ACTION ITEM:
Going line by line through the material below, tally those that contain the word "Trauma" and give the count by itself.
>>
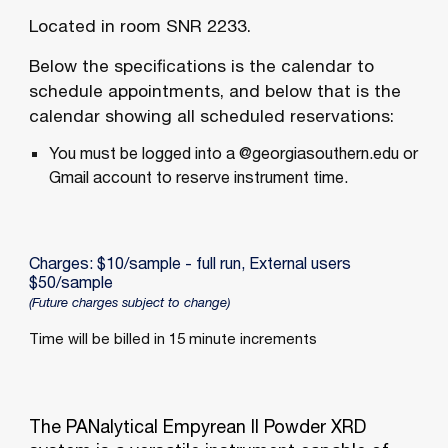
Located in room
SNR 2233
.
Below the specifications is the calendar to
schedule appointments, and below that is the
calendar showing all scheduled reservations:
You must be logged into a @georgiasouthern.edu or
Gmail account to reserve instrument time.
Charges: $10/sample - full run, External users
$50/sample
(Future charges subject to change)
Time will be billed in 15 minute increments
The PANalytical Empyrean II Powder XRD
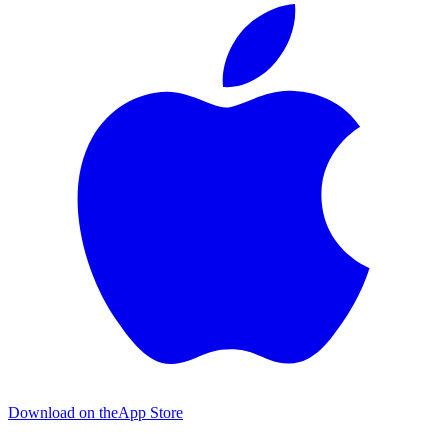
Download on the
App Store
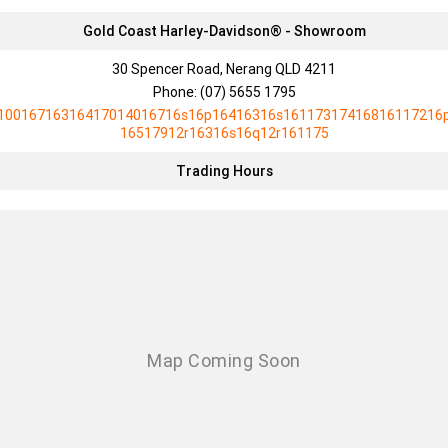
Gold Coast Harley-Davidson® - Showroom
30 Spencer Road, Nerang QLD 4211
Phone:
(07) 5655 1795
10016716316417014016716s16p16416316s16117317416816117216
16517912r16316s16q12r161175
Trading Hours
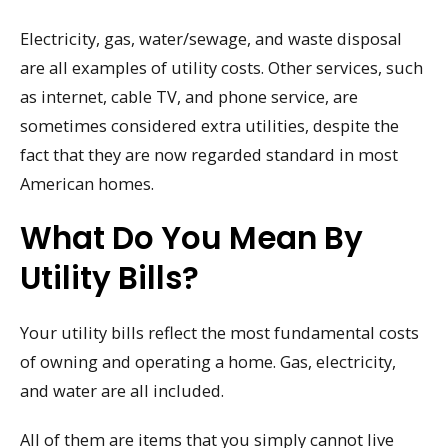
Electricity, gas, water/sewage, and waste disposal
are all examples of utility costs. Other services, such
as internet, cable TV, and phone service, are
sometimes considered extra utilities, despite the
fact that they are now regarded standard in most
American homes.
What Do You Mean By
Utility Bills?
Your utility bills reflect the most fundamental costs
of owning and operating a home. Gas, electricity,
and water are all included.
All of them are items that you simply cannot live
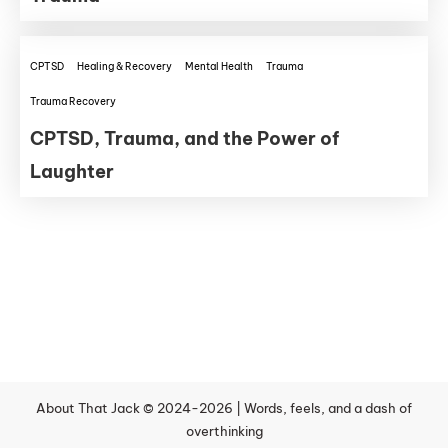
CPTSD
Healing & Recovery
Mental Health
Trauma
Trauma Recovery
CPTSD, Trauma, and the Power of
Laughter
About That Jack © 2024-2026 | Words, feels, and a dash of
overthinking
<<
WRITTEN RESPONSE:
3